Still, for most applications, image cytometry (automated cell image analysis) is strongly preferable to analysis by eye. Several pioneering large screens have been scored through visual inspection by expert biologists, whose interpretive ability will not soon be replicated by a computer. However, a bottleneck exists at the image analysis stage. Advanced microscopes can now, in a single day, easily collect thousands of high resolution images of cells from time-lapse experiments and from large-scale screens using chemical compounds, RNA interference (RNAi) reagents, or expression plasmids. When cells are stained appropriately, visual analysis can reveal biological mechanisms. f -l : If you aren't grouping, or simply don't want to break your data that way, you can tell CellProfiler the first and last image set number to process - i.e., to run image sets 1-5 you'd add -f 1 -l 5 to your command Put it all together:Ĭellprofiler -c -r -p /path/to/pipeline/file.cppipe -o /path/where/the/output/goes -i /path/with/input/files -g Well=A01 How can I learn more?įor a deeper exploration of all CellProfiler command line flags, please check out our much more detailed page on CellProfiler’s Github wiki: Adapting CellProfiler to a LIMS environment.įor a video demonstration, check out our YouTube video on the topic.įor running CellProfiler remotely on Amazon Web Services, check out our Distributed-CellProfiler repository as well as the video link above.Examining cells by microscopy has long been a primary method for studying cellular function. g : If the "Groups" module of your pipeline is turned on, you can use the grouping variables specified there to set which group this copy of CellProfiler should process - i.e., if your pipeline is set up to group by Well, you might use -g Well=A01
#Cellprofiler 4 windows#
If you want to break your CellProfiler job up (to run in stages, or across many machines, or many terminal windows on the same machine), you may want to add a grouping component to your command. file-list : A list of files, one per line, that should be loaded by the Images module and then analyzed by CellProfiler. data-file : A CSV designed to work with the LoadData module (See module help for more details).

Unless using a batch file, CellProfiler will additionally scan all the files in this folder and try to make them into image sets for your pipeline - great if you don't want to otherwise specify input sets with one of the methods below, but be warned it can be very slow if you point it at a huge directory! i : Specifies the Default Input Directory (if any modules in your pipeline are using files you've told it will be in the Default Input Directory).
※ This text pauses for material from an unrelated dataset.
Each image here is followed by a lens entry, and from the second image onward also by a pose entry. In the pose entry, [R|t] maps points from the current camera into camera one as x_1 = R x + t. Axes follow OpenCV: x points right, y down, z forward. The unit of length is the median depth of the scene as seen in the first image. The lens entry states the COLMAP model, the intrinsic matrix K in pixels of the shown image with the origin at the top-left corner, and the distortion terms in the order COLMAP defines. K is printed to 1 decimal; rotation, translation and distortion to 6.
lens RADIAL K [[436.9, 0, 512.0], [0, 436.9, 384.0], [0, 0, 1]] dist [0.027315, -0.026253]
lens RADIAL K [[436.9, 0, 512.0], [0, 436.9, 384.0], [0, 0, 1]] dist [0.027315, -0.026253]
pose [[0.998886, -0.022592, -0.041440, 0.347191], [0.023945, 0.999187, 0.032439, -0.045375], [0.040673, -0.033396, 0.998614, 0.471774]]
Your input component can be one of a few different things - or might be omitted entirely, if you're using a batch file. p : Your pipeline file (or batch file created with the CreateBatchFiles module) you want to execute See Adapting CellProfiler to a LIMS environment for more information. c -r : Flags you need to use to run CellProfiler headless. You can drag and drop the executable into your terminal window, which is typically easier than typing it out.
#Cellprofiler 4 Pc#
If NOT, this needs to be the path to your existing CellProfiler executable, which for a PC will look something like C:\Users\UserName\ProgramFiles\CellProfiler\CellProfiler.exe , and for a Mac will look something like /Applications/CellProfiler/Contents/MacOS/cp .
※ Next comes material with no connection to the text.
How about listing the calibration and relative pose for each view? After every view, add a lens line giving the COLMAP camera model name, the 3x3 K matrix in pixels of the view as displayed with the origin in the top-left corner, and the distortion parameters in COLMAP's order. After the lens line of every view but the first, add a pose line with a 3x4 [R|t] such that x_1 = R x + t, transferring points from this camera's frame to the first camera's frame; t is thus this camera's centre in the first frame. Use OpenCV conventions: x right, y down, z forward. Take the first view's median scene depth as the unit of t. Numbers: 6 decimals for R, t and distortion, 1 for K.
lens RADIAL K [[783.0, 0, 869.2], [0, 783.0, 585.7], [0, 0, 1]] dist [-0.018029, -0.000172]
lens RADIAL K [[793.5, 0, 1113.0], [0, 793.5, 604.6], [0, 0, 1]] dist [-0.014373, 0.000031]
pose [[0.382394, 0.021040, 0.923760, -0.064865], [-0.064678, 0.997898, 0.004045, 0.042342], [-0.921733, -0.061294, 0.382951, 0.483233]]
ComponentsĬellprofiler -c -r -p /path/to/pipeline/file.cppipe -o /path/where/the/output/goesĬellprofiler : If you've installed CellProfiler from source, rather than downloading it prebuilt from our website, just typing cellprofiler is how you'll call it from the terminal. If you're willing to script some ways to scatter the CellProfiler jobs, though, or don't mind running one job at a time, headless processing can be incredibly helpful!Ī general CellProfiler headless command will have a few common pieces, and a few that will change depending on your exact setup. It also has a major potential disadvantage in that while CellProfiler running graphically on your desktop will automatically use as many cores on your computer as you permit, CellProfiler running headlessly from the command line will only run one job at a time.

Running CellProfiler from the command line has a major advantage - you don't need to spend computational power or memory creating the graphical user interface (GUI) that you're used to using in CellProfiler! Cross posted from our GitHub wiki - check there for any future updates!